NLP2API: Query Reformulation for Code Search using Crowdsourced Knowledge and Extra-Large Data Analytics

Accepted Papers at ICSME 2018

**TCSE Distinguished Paper Award Nomination**

Effective Reformulation of Query for Code Search using  Crowdsourced Knowledge and Extra-Large Data Analytics 

Mohammad Masudur Rahman and Chanchal K. Roy

Download this paper:

NLP2API: Query Reformulation for Code Search using Crowdsourced Knowledge and Extra-Large Data Analytics 

Mohammad Masudur Rahman and Chanchal K. Roy

Download this paper:

Abstract: Software developers frequently issue generic natural language queries for code search while using code search engines (e.g., GitHub native search, Krugle). Such queries often do not lead to any relevant results due to vocabulary mismatch problems. In this paper, we propose a novel technique that automatically identifies relevant and specific API classes from Stack Overflow Q & A site for a programming task written as a natural language query, and then reformulates the query for improved code search. We first collect candidate API classes from Stack Overflow using pseudo-relevance feedback and two term weighting algorithms, and then rank the candidates using Borda count and semantic proximity between query keywords and the API classes. The semantic proximity has been determined by an analysis of 1.3 million questions and answers of Stack Overflow. Experiments using 310 code search queries report that our technique suggests relevant API classes with 48% precision and 58% recall which are 32% and 48% higher respectively than those of the state-of-the-art.

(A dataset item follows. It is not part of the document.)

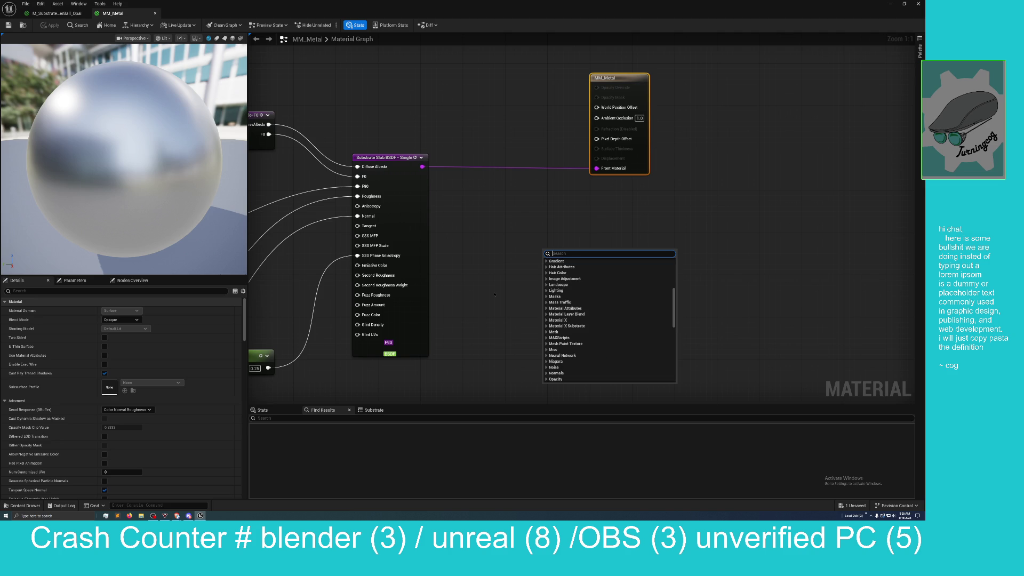
{"action": "type", "text": "layer"}
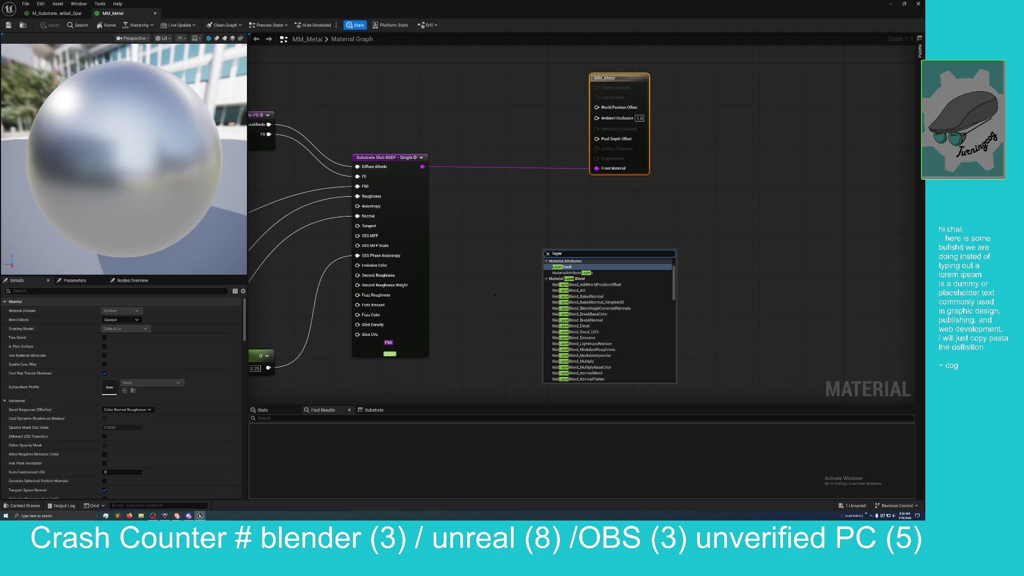
{"action": "left_click", "coordinate": [562, 267]}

Comparisons with two state- of-the-art studies and three popular search engines (e.g., Google, Stack Overflow, and GitHub native search) report that our reformulated queries (1) outperform the queries of the state- of-the-art, and (2) significantly improve the code search results provided by these contemporary search engines.

Do you want to check RACK also?

Artifact Download Links

You can download from Google drive
You can also clone the replication package from our GitHub Repository using the following command:
```
git clone https://github.com/masud-technope/NLP2API-Replication-Package.git NLP2API

cd NLP2API
  
sh INSTALL.sh
```
Please send me (masud.rahman@usask.ca) an email or create an issue report if the INSTALL script does not work

Getting Started

Execute jdk-fasttext-checker to check whether your system meets the tool's requirements.
NLP2API might work sub-optimally or might not work at all if the system requirements are not properly met.

Materials Included (23)

INSTALL.sh : The script downloads and unzips large files from Google Drive.
nlp2api-runner.jar : The working prototype of NLP2API (cross-platform). Version 0.0.0 is windows-based only.
NLP2API: SOURCE CODE can be cloned from this repository
data : It contains stop words and Java programming keywords
candidate : Auxiliary folder storing candidate API classes
dataset/qa-corpus-ext-index: Lucene index of programming Q & A threads of Stack Overflow
dataset/answer-ext.7z : It contains the HTML source of Stack Overflow answers
dataset/question-ext.7z : It contains the HTML source of Stack Overflow questions (You need to unzip these files)
dataset/answer-norm-code-ext-index : Lucene index of answer code segments of Stack Overflow
dataset/question-norm-code-ext-index : Lucene index of question code segments of Stack Overflow
scripts : It contains batch script to access fastText model
fastText.7z : It contains our trained skip-gram model and fastText implementation using gensim. It is cross-platform hopefully. (You need to unzip this file manually if INSTALL script fails. Once decompressed, you need to execute FastTextChecker.py to make sure that fastText is working
fastText-windows.7z : It contains our trained skip-gram model and fastText tool (windows-based). (You need to unzip this file and make sure the fasttext command is working on your platform. More details on this tool's dependencis can be found here Our model was developed using Windows version of this fastText)

You can choose one of these two versions based on your platform
NL-Query+GroundTruth : It contains NL query and ground truth API classes (i.e., the order is important)
NLP2API-Results-Borda : It contains NL query and suggested API classes (Borda)
NLP2API-Results-Q-A-Proximity : It contains NL query and suggestd API classes (Q-A proximity)
NLP2API-Results : It contains NL query and suggestd API classes of NLP2API (i.e., both proxies combined)
oracle-310 : NL queries and ground truth API classes
code-ext-index : Lucene index of code segment corpus (310 ground truth code segments + 3,860 other code segments)
lib : It contains all the dependency files (Optional). The tool is an executable JAR file, and hence already packages all the dependencies except those required by fastText.
jdk-fasttext-checker : It checks for Java 8 and fastText installations and their operation integrity.
FastTextChecker.py : It checks the installation of fastText
README
LICENSE

System Requirements

JDK: NLP2API was built with JDK 1.8.0_74. Please use JDK 1.8.* for the successful execution/run. JDK 10 fails to load several legacy dependencies of NLP2API.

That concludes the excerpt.